Laughs are still to be had, especially when Wonderstone meets up with his mentor Rance Holloway (played by Alan Arkin), but these soggy scenes feel out of place in something that really should be more of a riotous rivalry story between duelling magicians.

Which brings me to Wonderstone’s worst enemy: Steve Gray (played with gusto by Jim Carrey). Carrey is the definition of a scene stealer with the role that’s supposed to resemble other shock entertainers – such as Mindfreak’s Criss Angel.

He’s sensationally funny and it’s a clear example of why Carrey is a brilliant comedic actor when given a character he’s allowed to have fun with. When Carrey was on the sketch show In Living Color, he would push himself to make certain characters resonate. He would warp his physicality and flesh out a seemingly flat sketch persona into something truly original and bizarre.

Gray feels like a lost In Living Color character. He’s a physical, violent enigma that allows Carrey to elongate his blowhard, nonsensical speeches and then follow it up with well-timed physical comedy. He’s able to take the perfect amount of pauses and balance out all the screams and facial manipulations. It’s a return to form for a comedy legend who is still aware of good character mechanics.

The Incredible Burt Wonderstone is successful as a comedy, but could’ve easily been a  lot better.
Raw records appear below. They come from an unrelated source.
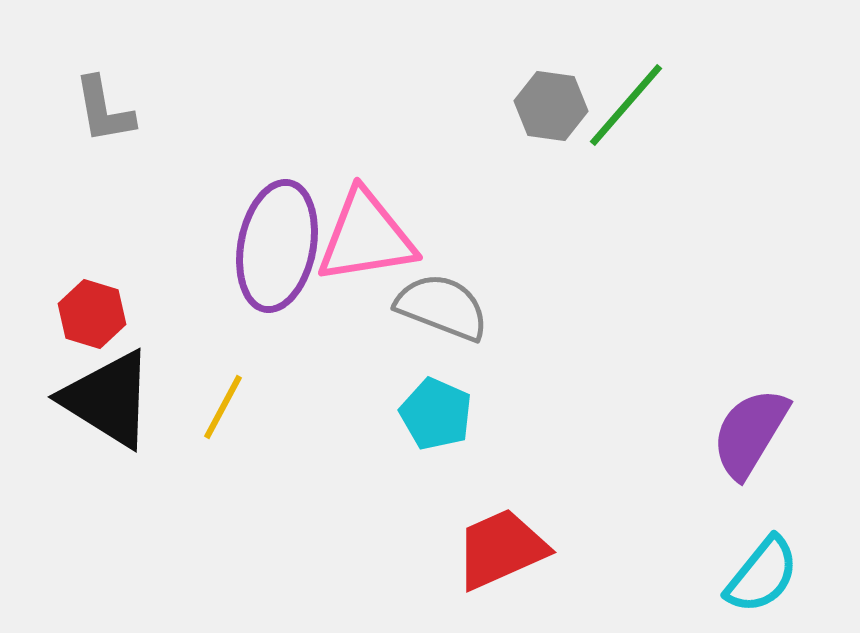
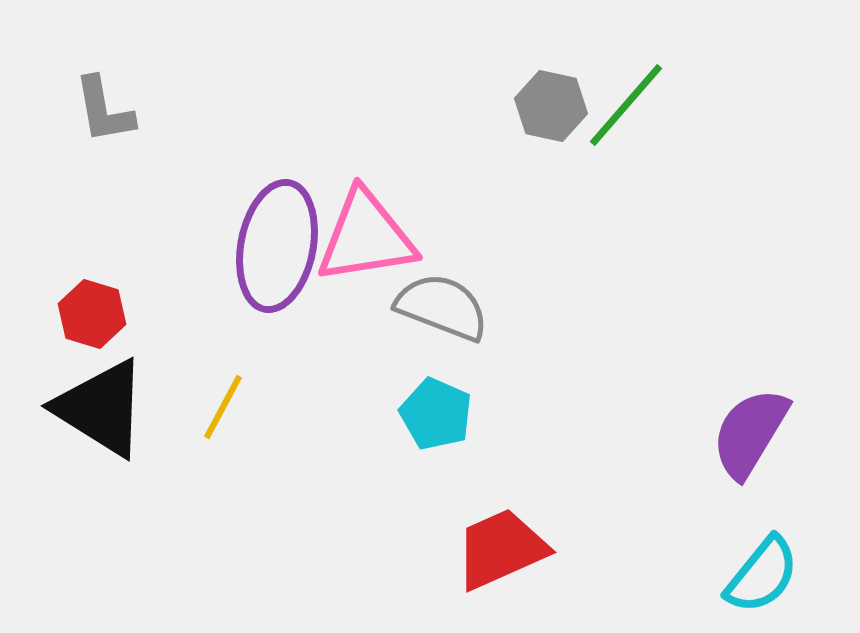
gray hexagon: rotated 4 degrees clockwise
black triangle: moved 7 px left, 9 px down
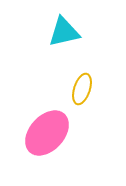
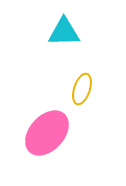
cyan triangle: rotated 12 degrees clockwise
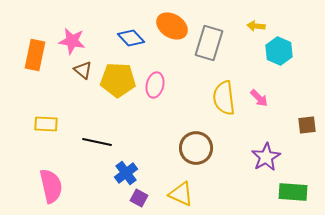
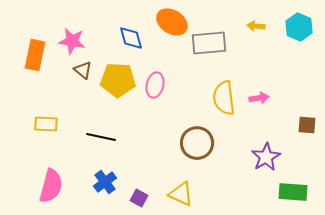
orange ellipse: moved 4 px up
blue diamond: rotated 28 degrees clockwise
gray rectangle: rotated 68 degrees clockwise
cyan hexagon: moved 20 px right, 24 px up
pink arrow: rotated 54 degrees counterclockwise
brown square: rotated 12 degrees clockwise
black line: moved 4 px right, 5 px up
brown circle: moved 1 px right, 5 px up
blue cross: moved 21 px left, 9 px down
pink semicircle: rotated 28 degrees clockwise
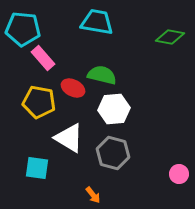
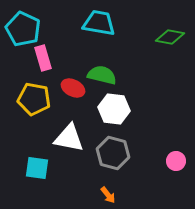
cyan trapezoid: moved 2 px right, 1 px down
cyan pentagon: rotated 20 degrees clockwise
pink rectangle: rotated 25 degrees clockwise
yellow pentagon: moved 5 px left, 3 px up
white hexagon: rotated 12 degrees clockwise
white triangle: rotated 20 degrees counterclockwise
pink circle: moved 3 px left, 13 px up
orange arrow: moved 15 px right
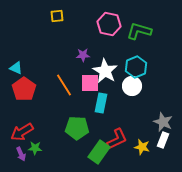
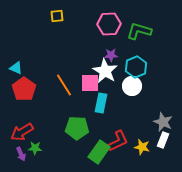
pink hexagon: rotated 15 degrees counterclockwise
purple star: moved 28 px right
red L-shape: moved 1 px right, 2 px down
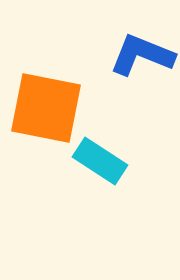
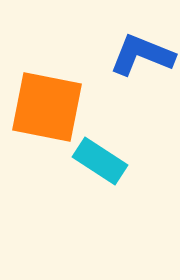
orange square: moved 1 px right, 1 px up
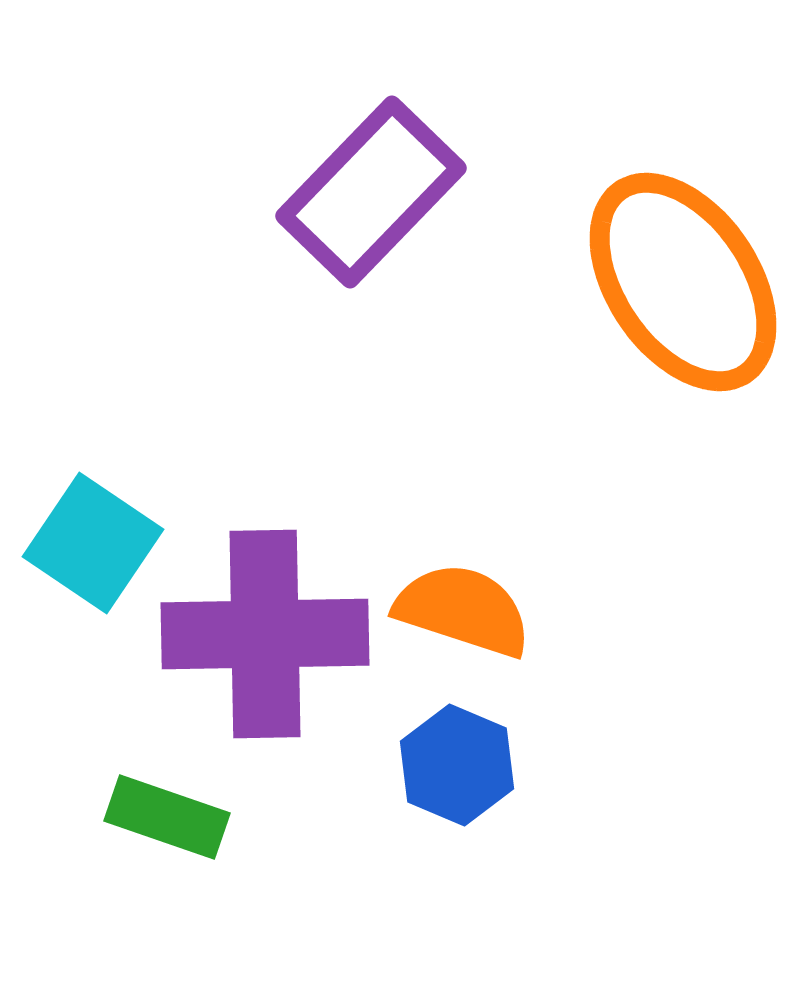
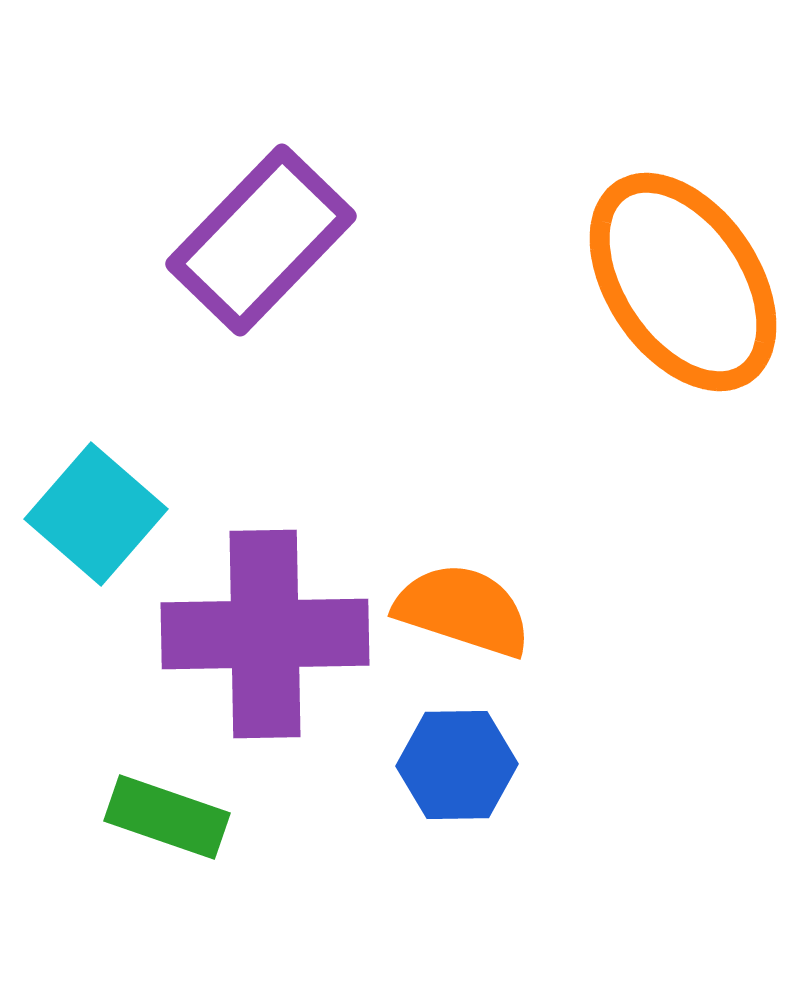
purple rectangle: moved 110 px left, 48 px down
cyan square: moved 3 px right, 29 px up; rotated 7 degrees clockwise
blue hexagon: rotated 24 degrees counterclockwise
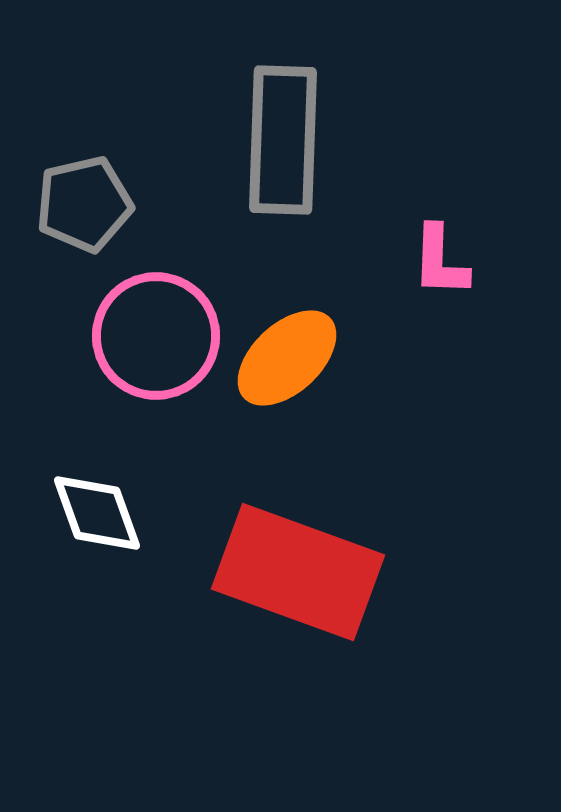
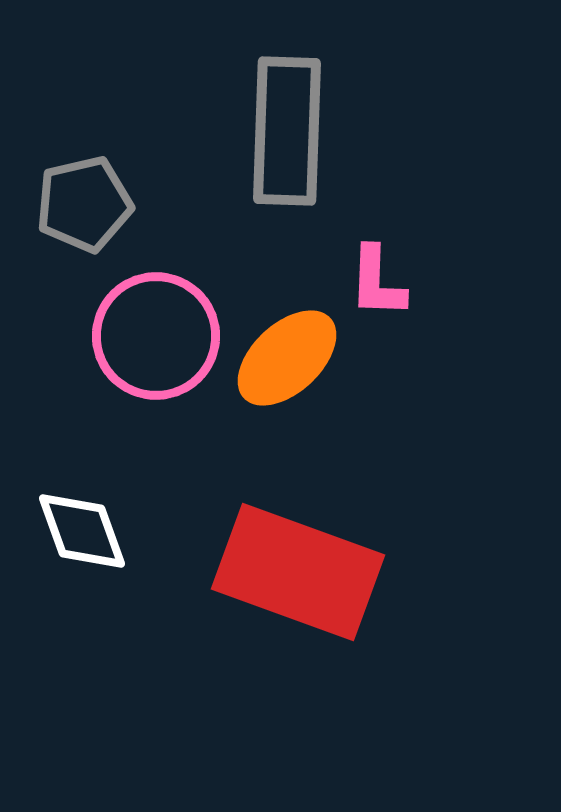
gray rectangle: moved 4 px right, 9 px up
pink L-shape: moved 63 px left, 21 px down
white diamond: moved 15 px left, 18 px down
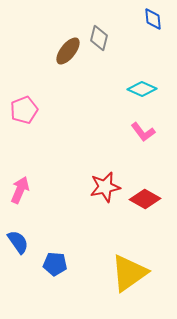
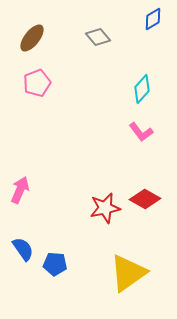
blue diamond: rotated 65 degrees clockwise
gray diamond: moved 1 px left, 1 px up; rotated 55 degrees counterclockwise
brown ellipse: moved 36 px left, 13 px up
cyan diamond: rotated 72 degrees counterclockwise
pink pentagon: moved 13 px right, 27 px up
pink L-shape: moved 2 px left
red star: moved 21 px down
blue semicircle: moved 5 px right, 7 px down
yellow triangle: moved 1 px left
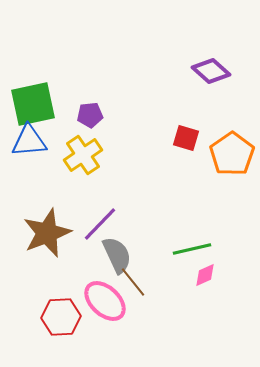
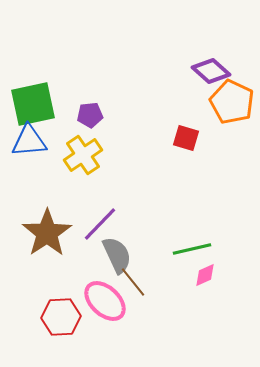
orange pentagon: moved 52 px up; rotated 12 degrees counterclockwise
brown star: rotated 12 degrees counterclockwise
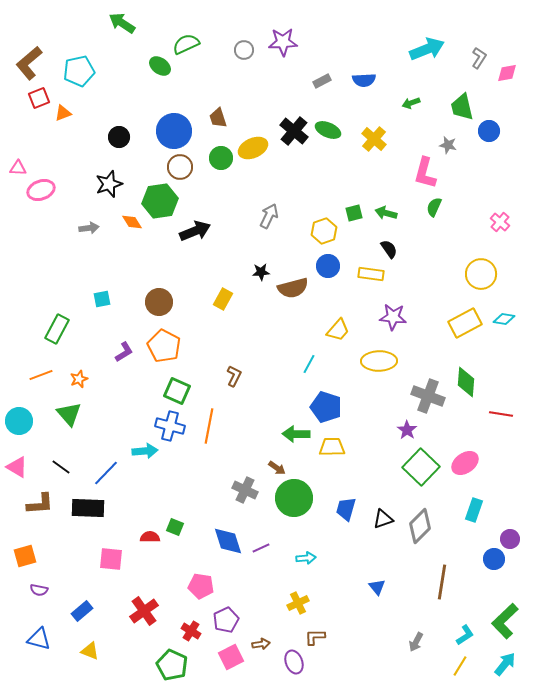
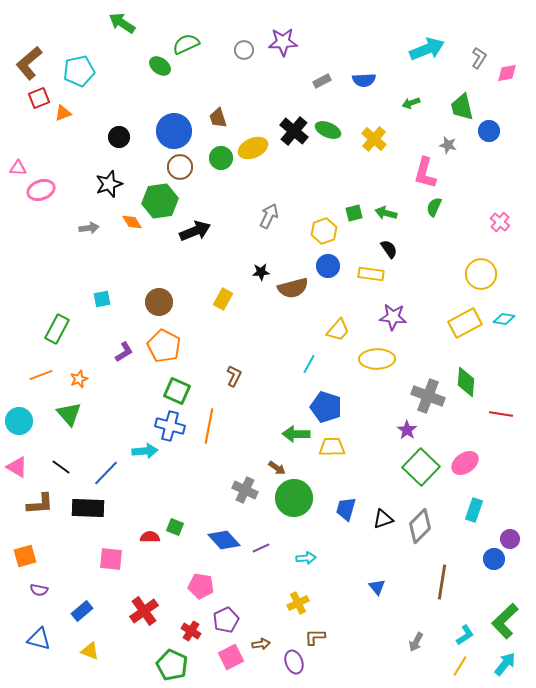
yellow ellipse at (379, 361): moved 2 px left, 2 px up
blue diamond at (228, 541): moved 4 px left, 1 px up; rotated 24 degrees counterclockwise
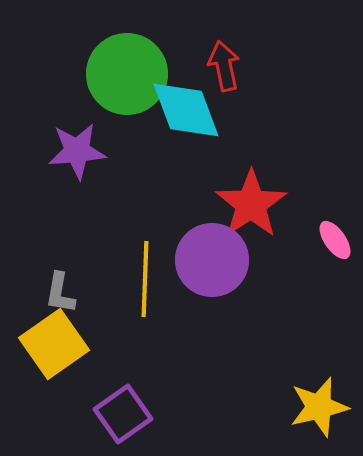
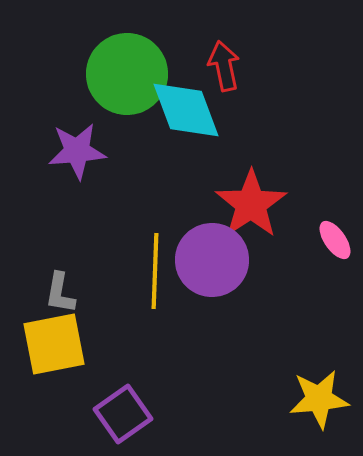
yellow line: moved 10 px right, 8 px up
yellow square: rotated 24 degrees clockwise
yellow star: moved 8 px up; rotated 8 degrees clockwise
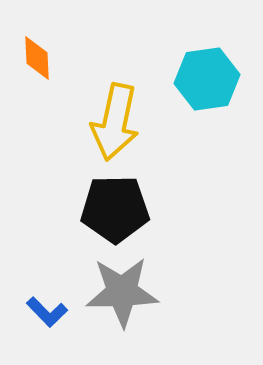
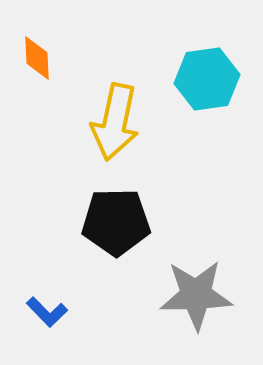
black pentagon: moved 1 px right, 13 px down
gray star: moved 74 px right, 3 px down
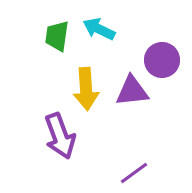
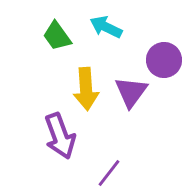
cyan arrow: moved 7 px right, 2 px up
green trapezoid: rotated 44 degrees counterclockwise
purple circle: moved 2 px right
purple triangle: moved 1 px left, 1 px down; rotated 48 degrees counterclockwise
purple line: moved 25 px left; rotated 16 degrees counterclockwise
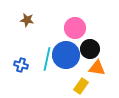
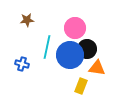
brown star: rotated 16 degrees counterclockwise
black circle: moved 3 px left
blue circle: moved 4 px right
cyan line: moved 12 px up
blue cross: moved 1 px right, 1 px up
yellow rectangle: rotated 14 degrees counterclockwise
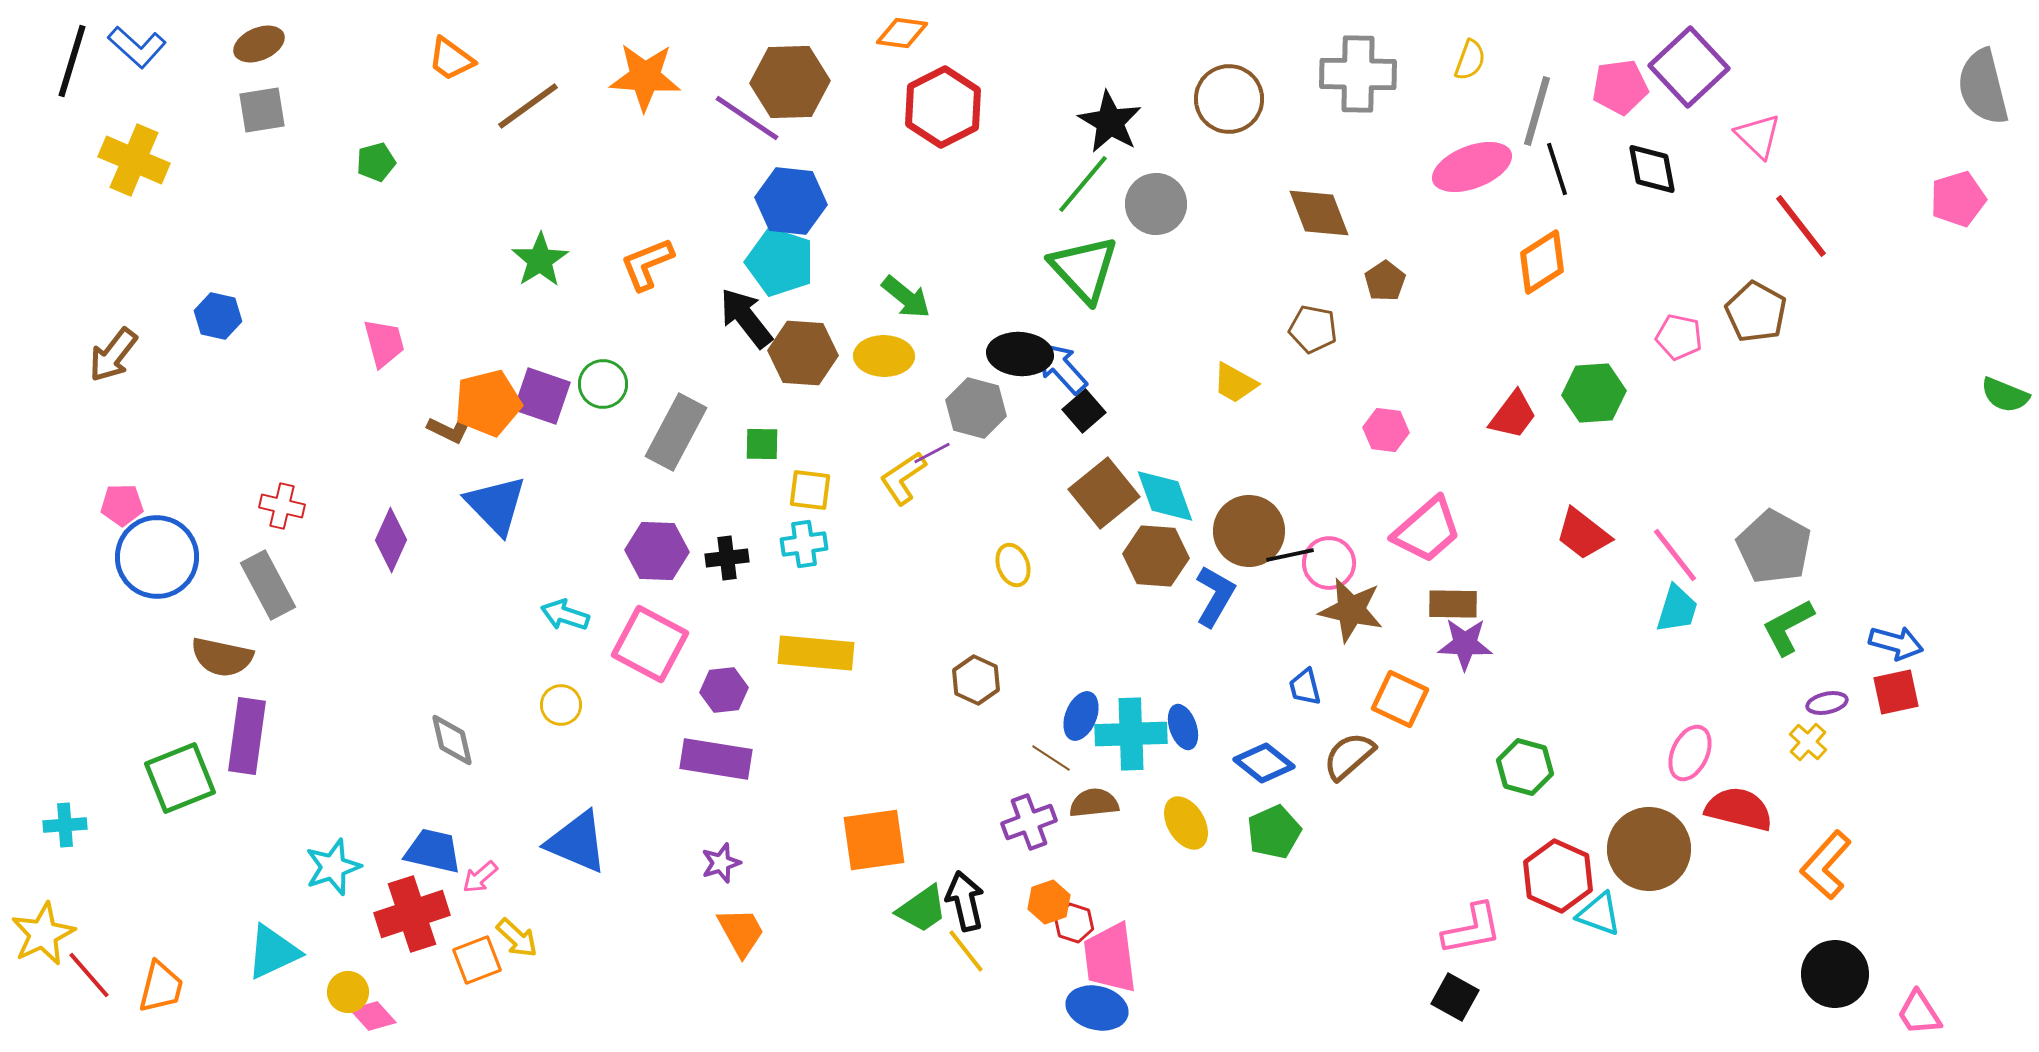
The introduction to Burt Wonderstone and to the Wonderstone/Marvelton stage show is well played and Carrey is a comic force, however, it’s frustrating to be presented with such interesting, hilarious scenarios – and especially with a character like Steve Gray – only to be pulled out of that scenario and thrown into Burt Wonderstone’s story that is dripping with sentimentality – which is something I’d appreciate in one of Carell’s dramedies, but not here.